Every channel page includes a rankings box comparing it to all other channels in the archive. Here's what each metric means:

Archive Rank

Ranked by number of videos in our archive. Top 5 channels get a green badge, Top 10 get blue, Top 25 get bronze.

Views Rank

Ranked by total view count across all archived videos.

Engagement

Average comments-to-views ratio, shown as a multiple of the archive average. '2.3×' means this channel generates 2.3 times the comments relative to views compared to the typical channel.

Publishing Pace

How frequently the channel publishes, calculated as videos per month. Categorized as daily, weekly, bi-weekly, monthly, or sporadic.

Views per Video

Average views per archived video, shown alongside a comparison to the archive average.

The Channel Universe Map

The scatter plot on each channel page (and on the full universe map) plots every channel in the archive on two dimensions:

  • X-axis: Speaker Credibility — how well-sourced is the channel
  • Y-axis: Intelligence Value — how analytically deep is the content
  • Dot size — reflects subscriber count (larger = more subscribers)

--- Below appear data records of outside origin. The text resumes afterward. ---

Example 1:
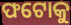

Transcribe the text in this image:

ଫଟୋକୁ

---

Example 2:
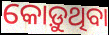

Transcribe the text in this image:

କୋଡ଼ୁଥିବା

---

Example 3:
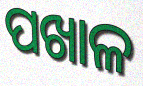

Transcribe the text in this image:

ପଖାଳ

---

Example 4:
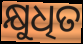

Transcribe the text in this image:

କ୍ଷୁଧିତ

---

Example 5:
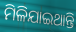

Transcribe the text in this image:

ମିଳିଯାଇଥାନ୍ତି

The map is divided into four quadrants by median lines: The Scholars (high intel, lower sourcing), The Authorities (high intel, high cred), The Explorers (narrative-focused), and The Broadcasters (wide sourcing, accessible format).

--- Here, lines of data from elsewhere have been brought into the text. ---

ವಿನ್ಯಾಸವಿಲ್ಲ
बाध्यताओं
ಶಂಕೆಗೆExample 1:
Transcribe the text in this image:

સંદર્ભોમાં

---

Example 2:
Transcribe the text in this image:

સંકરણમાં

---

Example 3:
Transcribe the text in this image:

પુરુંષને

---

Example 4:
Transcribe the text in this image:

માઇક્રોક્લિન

Guest Prominence Index (GPI)

The Guest Quality Over Time chart on each channel page tracks the caliber of guests and persons of interest featured on that channel year by year. It uses a composite metric called the Guest Prominence Index (GPI).

How GPI is Calculated

For each year, we identify every person of interest who appeared in the channel's videos that year. Each person contributes two signals:

  • Credibility Score (60% weight) — Each person of interest in our archive has an avg_credibility_score (0–85) computed from the evidence quality and sourcing standards of videos they appear in. This is normalized to a 0–100 scale. When credibility data is available, it receives 60% weight in the GPI calculation.
  • Cross-Archive Mentions (40% weight) — How many total videos across the entire archive mention this person (the total_mentions field). This is normalized using a logarithmic scale to prevent outliers like frequently discussed figures from dominating. Higher mentions indicate a more prominent figure in the UAP discourse. When credibility data is available, this receives 40% weight.

Formula

normalized_cred = (avg_credibility_score / 85) × 100

normalized_mentions = (ln(avg_mentions + 1) / ln(max_mentions + 1)) × 100

GPI = normalized_cred × 0.6 + normalized_mentions × 0.4

(If no credibility data exists for that year's guests: GPI = normalized_mentions)

Rising GPI

The channel is increasingly featuring well-known, credible figures in the UAP field. This often correlates with the channel building legitimacy and industry connections over time.

Declining GPI

The channel may be shifting toward lesser-known guests or new voices. This isn't inherently negative — it could indicate the channel is platforming emerging experiencers not yet widely discussed elsewhere.

Data Sources & Transparency

All scores are computed by our AI analysis pipeline. Each video in the archive is analyzed for content type, entities mentioned, encounter details, evidence quality, and more. Channel-level scores are aggregated from individual video analyses.

Scores are refreshed regularly as new videos are added and analyzed. Because these are AI-generated assessments, they should be treated as analytical tools rather than definitive judgments. We continuously refine our analysis methodology.